While tech talent have varying preferences on what style of remote work is best for them —be it working from home while having access to an office or being remote full time—it’s clear that COVID-19 has been a catalyst for the wider adoption of remote work across the board.
What’s less clear is how willing they are to take a pay cut to do so, and how their expectations will evolve. As a first step, companies should prioritize not only solidifying their remote work policies but taking the time to define how they plan to approach compensation in a more remote-centric world in order to attract and retain today’s top tech talent.
Although we are in the early days of this new chapter, and there’s inevitable uncertainty about how the tech industry will evolve in the years to come, one thing remains certain: the need for salary transparency.
At Hired, we are committed to quantifying the ever-changing state of salaries in tech and hope that our dedication to data transparency will help job seekers and the world’s most innovative companies make more informed decisions as we strive to build a more equitable future.
To download this report, click here
This report is based on Hired’s proprietary data from real job offers on the platform from companies to tech professionals, collected and analyzed by Hired’s data science team.
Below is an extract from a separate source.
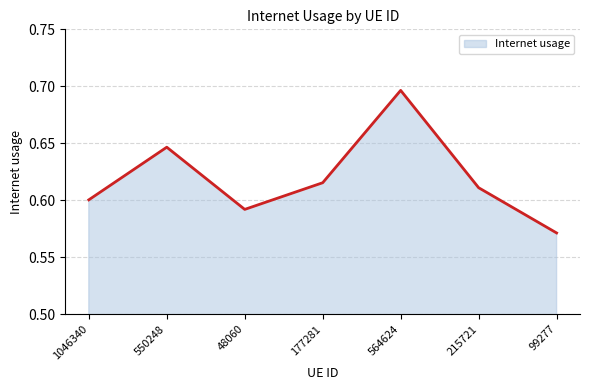

Rank the categories by value from highest to lowest.

564624, 550248, 177281, 215721, 1046340, 48060, 99277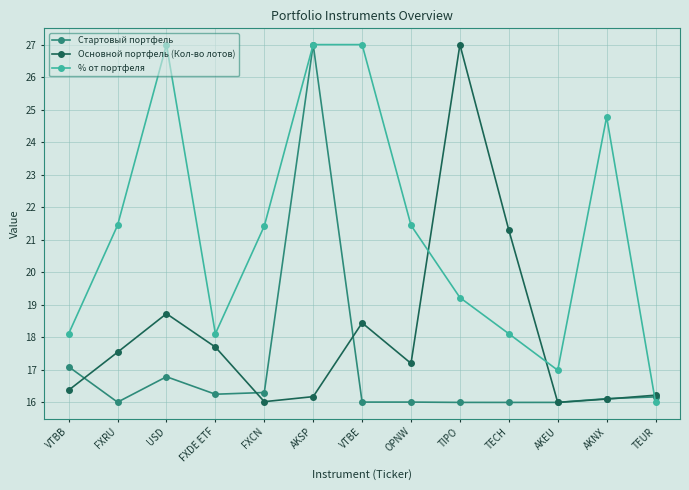

True or false: Стартовый портфель and % от портфеля intersect in this chart.

True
For this report, we focused on tech talent in 11 markets and analyzed more than 425,000 interview requests and job offers facilitated through our marketplace during the last year, including more than 10,000 participating companies and 98,000 job seekers. Age and race data was collected through an optional demographics survey given to Hired candidates that is used only for aggregated research purposes and not shared with Hired clients. Where numbers have been adjusted to reflect cost of living in a certain market, we used data from the site Numbeo, which factors in things like rent and real estate prices, groceries, transportation, utilities, local taxes, and more. In addition to our proprietary data, we collected survey responses from more than 2,300 tech professionals across the globe on the Hired platform to better understand how COVID-19 has impacted their salary expectations, desire to work remotely, perception of job security, and more.